Sonntag, 6. Februar 2011

Sonntagslamento

Ich sitze auf einer fremden Couch in einer fremden Wohnung, vor deren Fenster Berlin seinen Sonntagsregen zelebriert und lese Zeitung. Alle. Die Wohnung ist voll davon, unberührte Seiten seit Beginn des Jahres und begreife, wie sehr mir das fehlt, wie weit ich weg war in den letzten Jahren. Wie sehr mir dieses deutsche Lamentieren und Moralisieren, die politischen Grabenkämpfe gefehlt haben, die kleinen Raffinessen meiner Sprache, die ich in keiner anderen so aufspüre. Da lächelt Sarah Wagenknecht in der ZEIT ihr „entrücktes Rosa-Luxemburg-Wiedergängerinnen-Lächeln und schlägt in der kalten Winterluft den Kragen ihres grauen Revolutionsmantels hoch“ und die FAZ geißelt die Doppelmoral unserer politischen Diskurse, von Fackeln die nicht zu Funzeln verkommen dürfen im Kampf um die Moral und Ägypten. Ich liebe es.
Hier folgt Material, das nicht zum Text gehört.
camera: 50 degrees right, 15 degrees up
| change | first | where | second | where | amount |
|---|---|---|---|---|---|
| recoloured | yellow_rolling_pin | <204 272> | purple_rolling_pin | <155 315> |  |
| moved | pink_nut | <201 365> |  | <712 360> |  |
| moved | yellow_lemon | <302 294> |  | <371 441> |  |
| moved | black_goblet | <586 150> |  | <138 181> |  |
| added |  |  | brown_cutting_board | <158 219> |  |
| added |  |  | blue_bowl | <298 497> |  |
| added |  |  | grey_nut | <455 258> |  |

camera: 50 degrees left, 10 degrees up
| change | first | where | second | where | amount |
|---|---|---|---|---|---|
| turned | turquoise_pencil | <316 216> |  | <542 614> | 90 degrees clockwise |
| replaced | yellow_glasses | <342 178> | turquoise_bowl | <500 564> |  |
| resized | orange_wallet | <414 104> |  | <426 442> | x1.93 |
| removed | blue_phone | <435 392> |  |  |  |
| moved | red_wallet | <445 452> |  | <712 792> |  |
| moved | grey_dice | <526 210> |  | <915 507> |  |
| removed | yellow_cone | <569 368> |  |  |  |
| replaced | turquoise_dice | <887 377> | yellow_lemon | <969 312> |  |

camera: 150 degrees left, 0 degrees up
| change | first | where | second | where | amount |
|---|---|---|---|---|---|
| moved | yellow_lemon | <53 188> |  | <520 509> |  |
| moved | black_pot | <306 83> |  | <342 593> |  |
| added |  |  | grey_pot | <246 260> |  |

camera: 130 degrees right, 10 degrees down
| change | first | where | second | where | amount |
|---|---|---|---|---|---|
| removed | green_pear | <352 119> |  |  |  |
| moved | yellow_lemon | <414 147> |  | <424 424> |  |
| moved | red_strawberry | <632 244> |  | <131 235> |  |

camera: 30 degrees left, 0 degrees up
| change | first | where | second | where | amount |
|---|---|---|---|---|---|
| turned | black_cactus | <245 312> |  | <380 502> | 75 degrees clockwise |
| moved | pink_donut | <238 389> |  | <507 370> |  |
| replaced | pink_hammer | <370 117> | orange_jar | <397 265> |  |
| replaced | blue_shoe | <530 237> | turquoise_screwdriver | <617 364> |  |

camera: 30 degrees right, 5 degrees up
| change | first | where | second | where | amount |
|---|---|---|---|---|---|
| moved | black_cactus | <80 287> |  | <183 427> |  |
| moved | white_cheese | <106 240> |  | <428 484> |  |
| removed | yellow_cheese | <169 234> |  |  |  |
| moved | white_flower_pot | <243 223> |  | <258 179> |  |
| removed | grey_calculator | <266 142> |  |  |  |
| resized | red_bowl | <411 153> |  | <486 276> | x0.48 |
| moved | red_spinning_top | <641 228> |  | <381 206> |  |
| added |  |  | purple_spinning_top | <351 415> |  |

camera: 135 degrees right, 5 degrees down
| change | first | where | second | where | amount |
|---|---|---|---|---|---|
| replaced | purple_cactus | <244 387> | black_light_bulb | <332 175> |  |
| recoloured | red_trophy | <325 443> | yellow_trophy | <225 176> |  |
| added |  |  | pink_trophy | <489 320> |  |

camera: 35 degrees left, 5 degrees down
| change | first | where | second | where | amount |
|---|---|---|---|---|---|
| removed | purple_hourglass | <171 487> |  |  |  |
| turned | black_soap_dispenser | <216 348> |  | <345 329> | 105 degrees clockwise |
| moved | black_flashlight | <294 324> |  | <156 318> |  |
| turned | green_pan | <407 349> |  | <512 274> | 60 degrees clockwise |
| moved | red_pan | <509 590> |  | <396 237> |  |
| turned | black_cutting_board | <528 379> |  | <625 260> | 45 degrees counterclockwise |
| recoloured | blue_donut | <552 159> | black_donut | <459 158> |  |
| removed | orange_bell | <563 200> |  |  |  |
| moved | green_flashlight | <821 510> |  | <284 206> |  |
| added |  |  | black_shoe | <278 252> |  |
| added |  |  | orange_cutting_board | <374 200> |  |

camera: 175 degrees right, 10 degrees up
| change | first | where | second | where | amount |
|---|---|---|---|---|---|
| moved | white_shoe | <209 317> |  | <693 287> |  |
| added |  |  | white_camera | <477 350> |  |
Ich will wieder hier leben, in meinem biederen, sauberen, wohlstandsverwöhnten Land, will mich aufregen über die nicht eingeführte Frauenquote in Unternehmensvorständen, die Wolfsmentalität der Kirchen als Arbeitgeber im Schafspelz und und und... Und doch fahre ich morgen zurück und bin gespannt, wie lange es dauern wird, bis ich dieses Gefühl, diesen Wunsch wieder vergessen haben werde. Ich werde mit ziemlicher Sicherheit davon berichten, wenn ich in der anderen Welt ankomme.

1 Kommentar:

  1. sehr poetisch.
    hoffentlich kommst du nach deinem roadtrip auch gut an in Kiew!